● TRAVAIL DEMANDÉ:
1. Répondez aux questions suivantes sur le texte consacré à la voirie de Goma.
(a) Quel article de la constitution l'auteur cite-t-il, et avec quels points ?
(b) Qui s'était engagé à financer les travaux de la voirie de Goma ?
(c) Dans quels domaines l'entreprise TRAMINCO n'a-t-elle, selon le texte, aucune expertise ?
2. Modifiez le texte consacré à la voirie de Goma : réécrivez tout ce qui va de « On évite le » jusqu'à « exclusive des provinces. », en remplaçant « provinces » par « régions ».

Au lieu de s’en prendre au FONER, le gouverneur Julien
Paluku ferait mieux de lire la constitution et de l’appliquer scrupuleusement.
Il serait alors surpris d’apprendre que la question de la voirie urbaine fait
partie des attributions exclusives de l’Exécutif provincial qu’il
dirige, et qu’il en est donc le premier (voire le seul) répondant (confer article 204, points 11 et 24, de
la constitution).
On évite le vrai sujet ?
Comme je viens de le dire, la construction et la
réhabilitation de la voirie urbaine (ainsi que des autres infrastructures et
équipements « d’intérêt provincial ou local ») est,
constitutionnellement, de la compétence exclusive des provinces.
Mais il y a questions plus pertinentes encore : comment
les travaux de la voirie de Goma, que l’Union européenne s’était engagée à
financer, ont-ils fini par être récupérés par le gouvernement central, à la
veille des élections ? Y avait-il un budget prévu à cet effet ?
Quel est le coût de ces travaux et où est parti l’argent que le gouvernement
aurait alors destiné à ces travaux ? Comment l’entreprise TRAMINCO, qui
n’a aucune expertise en matière de travaux publics et d’ingénierie, a-t-elle
obtenu ce marché ? Depuis deux ans, qui a fait quoi ? Pourquoi les
travaux se sont-ils enlisés ?
Je voudrais tant que le gouverneur me réponde. Mais bien sûr
il ne le fera pas. Il a son temps pour imaginer d’autres impostures, d’autres
diversions, d’autres parades. Entretemps, le peuple s’est rendormi, avec ses
kilos de poussière collée au poumon, son corps supplicié, ses yeux aveuglés, sa
fortune ruinée ... Vive la République Démocratique du Congo !

● DONNÉES FOURNIES:
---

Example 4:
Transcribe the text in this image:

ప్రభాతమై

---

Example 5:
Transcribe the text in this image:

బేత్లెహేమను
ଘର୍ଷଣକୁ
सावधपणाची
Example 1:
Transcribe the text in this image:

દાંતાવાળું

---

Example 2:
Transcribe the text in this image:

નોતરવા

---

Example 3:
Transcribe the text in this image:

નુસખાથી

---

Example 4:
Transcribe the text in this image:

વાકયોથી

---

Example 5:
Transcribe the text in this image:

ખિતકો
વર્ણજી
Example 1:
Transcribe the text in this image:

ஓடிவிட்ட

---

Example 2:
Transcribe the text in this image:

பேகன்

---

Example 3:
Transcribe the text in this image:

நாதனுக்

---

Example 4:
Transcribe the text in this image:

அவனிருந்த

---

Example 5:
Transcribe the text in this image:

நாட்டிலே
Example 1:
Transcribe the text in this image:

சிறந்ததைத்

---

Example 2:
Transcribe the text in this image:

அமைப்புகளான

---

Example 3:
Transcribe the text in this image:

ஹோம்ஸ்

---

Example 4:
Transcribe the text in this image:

● RÉPONSES SUCCESSIVES:
1.
(a) L'article 204, points 11 et 24.
(b) L'Union européenne.
(c) Les travaux publics et l'ingénierie.

2.
On évite le vrai sujet ?
Comme je viens de le dire, la construction et la
réhabilitation de la voirie urbaine (ainsi que des autres infrastructures et
équipements « d’intérêt provincial ou local ») est,
constitutionnellement, de la compétence exclusive des régions.